## PROBLEM TO WORK ON
Repeat every record below, word for word.

## PROVIDED ENTRIES
________________________________________

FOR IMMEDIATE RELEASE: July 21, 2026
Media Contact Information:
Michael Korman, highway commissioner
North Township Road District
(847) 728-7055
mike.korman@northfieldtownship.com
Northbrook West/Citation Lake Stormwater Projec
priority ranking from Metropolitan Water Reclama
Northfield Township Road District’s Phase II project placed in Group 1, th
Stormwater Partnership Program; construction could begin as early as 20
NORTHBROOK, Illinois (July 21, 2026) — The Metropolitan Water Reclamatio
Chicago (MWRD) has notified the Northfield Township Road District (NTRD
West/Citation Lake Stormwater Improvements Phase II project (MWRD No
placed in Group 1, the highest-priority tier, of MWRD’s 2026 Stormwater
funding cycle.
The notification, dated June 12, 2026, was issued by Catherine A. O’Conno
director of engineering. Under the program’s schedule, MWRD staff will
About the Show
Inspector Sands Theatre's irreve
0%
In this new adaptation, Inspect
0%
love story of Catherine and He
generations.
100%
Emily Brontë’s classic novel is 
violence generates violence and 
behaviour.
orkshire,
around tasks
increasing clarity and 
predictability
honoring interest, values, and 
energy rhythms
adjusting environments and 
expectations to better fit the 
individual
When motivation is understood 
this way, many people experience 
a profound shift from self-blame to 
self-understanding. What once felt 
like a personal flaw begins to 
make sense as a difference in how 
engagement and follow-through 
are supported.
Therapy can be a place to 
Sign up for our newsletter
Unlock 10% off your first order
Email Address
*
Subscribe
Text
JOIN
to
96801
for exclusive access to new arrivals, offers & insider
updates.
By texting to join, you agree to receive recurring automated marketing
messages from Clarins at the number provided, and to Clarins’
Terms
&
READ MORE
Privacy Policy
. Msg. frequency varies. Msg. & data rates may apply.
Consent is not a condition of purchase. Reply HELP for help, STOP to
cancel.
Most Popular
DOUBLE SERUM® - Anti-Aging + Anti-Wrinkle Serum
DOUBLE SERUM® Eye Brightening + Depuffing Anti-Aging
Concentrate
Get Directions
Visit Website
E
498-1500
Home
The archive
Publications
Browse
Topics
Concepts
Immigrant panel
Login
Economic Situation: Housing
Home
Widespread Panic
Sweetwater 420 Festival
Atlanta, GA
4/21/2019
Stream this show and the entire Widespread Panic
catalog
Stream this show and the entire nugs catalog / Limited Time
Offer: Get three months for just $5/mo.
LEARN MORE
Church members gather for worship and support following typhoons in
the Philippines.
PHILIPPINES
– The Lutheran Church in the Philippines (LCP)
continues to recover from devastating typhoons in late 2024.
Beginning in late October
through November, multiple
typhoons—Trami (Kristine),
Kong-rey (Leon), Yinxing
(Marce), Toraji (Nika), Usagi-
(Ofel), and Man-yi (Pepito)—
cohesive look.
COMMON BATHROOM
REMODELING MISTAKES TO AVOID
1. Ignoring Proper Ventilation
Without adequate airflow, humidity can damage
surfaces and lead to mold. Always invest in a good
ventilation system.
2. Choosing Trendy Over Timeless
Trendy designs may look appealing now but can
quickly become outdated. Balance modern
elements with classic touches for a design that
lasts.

________________________________________

## RESPONSE FOR THIS EXERCISE
FOR IMMEDIATE RELEASE: July 21, 2026
Media Contact Information:
Michael Korman, highway commissioner
North Township Road District
(847) 728-7055
mike.korman@northfieldtownship.com
Northbrook West/Citation Lake Stormwater Projec
priority ranking from Metropolitan Water Reclama
Northfield Township Road District’s Phase II project placed in Group 1, th
Stormwater Partnership Program; construction could begin as early as 20
NORTHBROOK, Illinois (July 21, 2026) — The Metropolitan Water Reclamatio
Chicago (MWRD) has notified the Northfield Township Road District (NTRD
West/Citation Lake Stormwater Improvements Phase II project (MWRD No
placed in Group 1, the highest-priority tier, of MWRD’s 2026 Stormwater
funding cycle.
The notification, dated June 12, 2026, was issued by Catherine A. O’Conno
director of engineering. Under the program’s schedule, MWRD staff will
About the Show
Inspector Sands Theatre's irreve
0%
In this new adaptation, Inspect
0%
love story of Catherine and He
generations.
100%
Emily Brontë’s classic novel is 
violence generates violence and 
behaviour.
orkshire,
around tasks
increasing clarity and 
predictability
honoring interest, values, and 
energy rhythms
adjusting environments and 
expectations to better fit the 
individual
When motivation is understood 
this way, many people experience 
a profound shift from self-blame to 
self-understanding. What once felt 
like a personal flaw begins to 
make sense as a difference in how 
engagement and follow-through 
are supported.
Therapy can be a place to 
Sign up for our newsletter
Unlock 10% off your first order
Email Address
*
Subscribe
Text
JOIN
to
96801
for exclusive access to new arrivals, offers & insider
updates.
By texting to join, you agree to receive recurring automated marketing
messages from Clarins at the number provided, and to Clarins’
Terms
&
READ MORE
Privacy Policy
. Msg. frequency varies. Msg. & data rates may apply.
Consent is not a condition of purchase. Reply HELP for help, STOP to
cancel.
Most Popular
DOUBLE SERUM® - Anti-Aging + Anti-Wrinkle Serum
DOUBLE SERUM® Eye Brightening + Depuffing Anti-Aging
Concentrate
Get Directions
Visit Website
E
498-1500
Home
The archive
Publications
Browse
Topics
Concepts
Immigrant panel
Login
Economic Situation: Housing
Home
Widespread Panic
Sweetwater 420 Festival
Atlanta, GA
4/21/2019
Stream this show and the entire Widespread Panic
catalog
Stream this show and the entire nugs catalog / Limited Time
Offer: Get three months for just $5/mo.
LEARN MORE
Church members gather for worship and support following typhoons in
the Philippines.
PHILIPPINES
– The Lutheran Church in the Philippines (LCP)
continues to recover from devastating typhoons in late 2024.
Beginning in late October
through November, multiple
typhoons—Trami (Kristine),
Kong-rey (Leon), Yinxing
(Marce), Toraji (Nika), Usagi-
(Ofel), and Man-yi (Pepito)—
cohesive look.
COMMON BATHROOM
REMODELING MISTAKES TO AVOID
1. Ignoring Proper Ventilation
Without adequate airflow, humidity can damage
surfaces and lead to mold. Always invest in a good
ventilation system.
2. Choosing Trendy Over Timeless
Trendy designs may look appealing now but can
quickly become outdated. Balance modern
elements with classic touches for a design that
lasts.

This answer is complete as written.